------ Excerpted text


   

  Pastor Jimmy left Gum Springs PCH Church and founded Faith Temple Church, Taylors, SC, when I was in fifth grade. A lot of people left Gum Springs to venture to Pastor Jimmy’s new church, maybe seven miles from Gum Springs. After fifth grade, I moved with my parents to Greer, though we still attended Faith Temple.

 

  In seventh grade, I learned to play Dad’s trumpet at Davenport Jr. High (where Ms. Sybil Humphries taught band) and joined Faith Temple’s church band. I thought I could sit right in and play, but I had not known that trumpet music at school was written a note higher than the hymnbook music. At church, when the piano played “C,” I had to play “D.” Gene Barnett played cornet (sort of like a trumpet), and he told me about the “transposing” of notes I’d have to do. The alto line wasn’t too hard in the songbook, so Gene played the soprano line and I played alto. Gene’s dad, Carl Barnett, played drums.

 

  Preceding my joining the church band, the group enjoyed the trumpet playing of David White. He played in the Blue Ridge High band. Dan Lynn played cornet with him. They’d play duets at church. Dan was short and David was tall. Pastor Jimmy Thompson called them “Mutt and Jeff,” after cartoon characters in the “funny papers” (that what we call the “comics,” back in the day).

------------
------ Listed entries

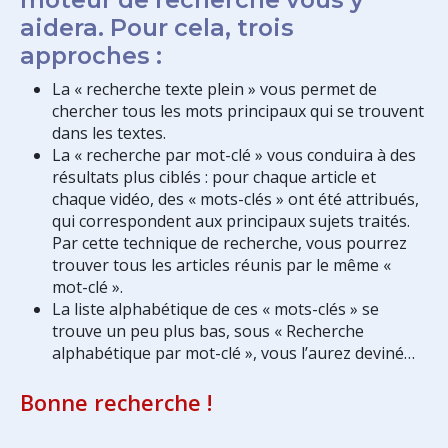
aidera. Pour cela, trois
approches :
La « recherche texte plein » vous permet de
chercher tous les mots principaux qui se trouvent
dans les textes.
La « recherche par mot-clé » vous conduira à des
résultats plus ciblés : pour chaque article et
chaque vidéo, des « mots-clés » ont été attribués,
qui correspondent aux principaux sujets traités.
Par cette technique de recherche, vous pourrez
trouver tous les articles réunis par le même «
mot-clé ».
La liste alphabétique de ces « mots-clés » se
trouve un peu plus bas, sous « Recherche
alphabétique par mot-clé », vous l’aurez deviné…
Bonne recherche !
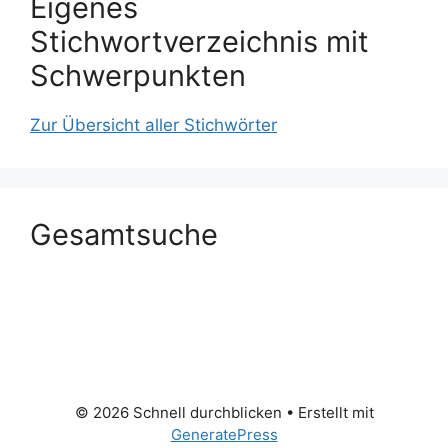
Eigenes
Stichwortverzeichnis mit
Schwerpunkten
Zur Übersicht aller Stichwörter
Gesamtsuche
© 2026 Schnell durchblicken
• Erstellt mit
GeneratePress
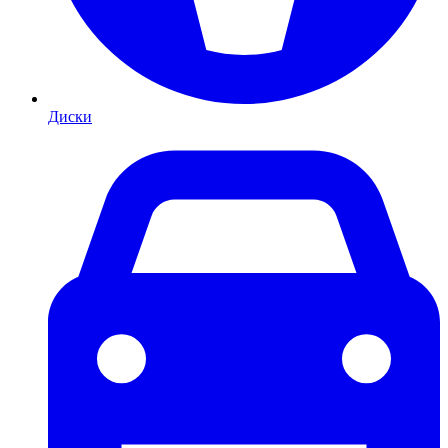
Диски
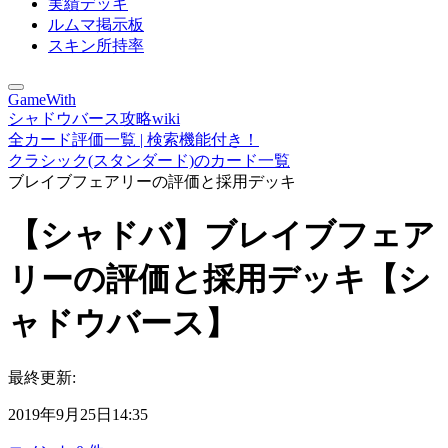
実績デッキ
ルムマ掲示板
スキン所持率
GameWith
シャドウバース攻略wiki
全カード評価一覧 | 検索機能付き！
クラシック(スタンダード)のカード一覧
ブレイブフェアリーの評価と採用デッキ
【シャドバ】ブレイブフェア
リーの評価と採用デッキ【シ
ャドウバース】
最終更新:
2019年9月25日14:35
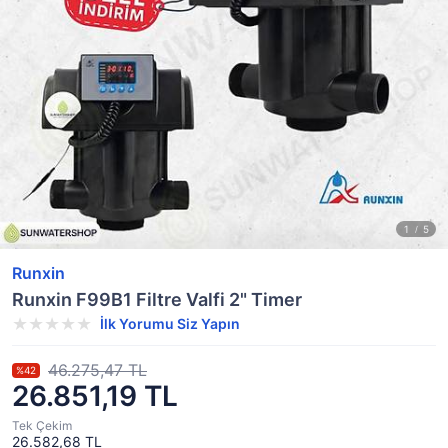
Runxin
Runxin F99B1 Filtre Valfi 2" Timer
İlk Yorumu Siz Yapın
46.275,47 TL
%42
26.851,19 TL
Tek Çekim
26.582,68 TL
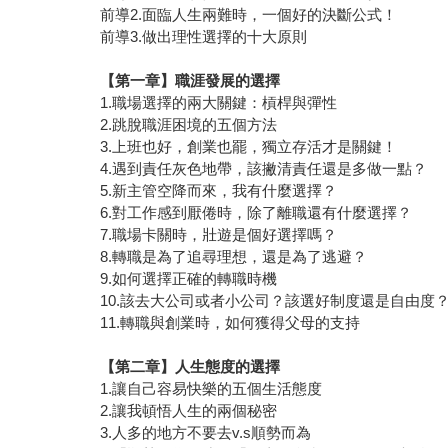
前導2.面臨人生兩難時，一個好的決斷公式！
前導3.做出理性選擇的十大原則
【第一章】職涯發展的選擇
1.職場選擇的兩大關鍵：槓桿與彈性
2.跳脫職涯困境的五個方法
3.上班也好，創業也罷，獨立存活才是關鍵！
4.遇到責任灰色地帶，該撇清責任還是多做一點？
5.新主管空降而來，我有什麼選擇？
6.對工作感到厭倦時，除了離職還有什麼選擇？
7.職場卡關時，壯遊是個好選擇嗎？
8.轉職是為了追尋理想，還是為了逃避？
9.如何選擇正確的轉職時機
10.該去大公司或者小公司？該選好制度還是自由度
11.轉職與創業時，如何獲得父母的支持
【第二章】人生態度的選擇
1.讓自己容易快樂的五個生活態度
2.讓我頓悟人生的兩個秘密
3.人多的地方不要去v.s順勢而為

------------

* _Your goal_: In the church band recollection, rewrite the stretch from "In seventh grade, I" through "Barnett, played drums.", replacing "cornet" with "bugle".

* _Completed exercise_:
In seventh grade, I learned to play Dad’s trumpet at Davenport Jr. High (where Ms. Sybil Humphries taught band) and joined Faith Temple’s church band. I thought I could sit right in and play, but I had not known that trumpet music at school was written a note higher than the hymnbook music. At church, when the piano played “C,” I had to play “D.” Gene Barnett played bugle (sort of like a trumpet), and he told me about the “transposing” of notes I’d have to do. The alto line wasn’t too hard in the songbook, so Gene played the soprano line and I played alto. Gene’s dad, Carl Barnett, played drums.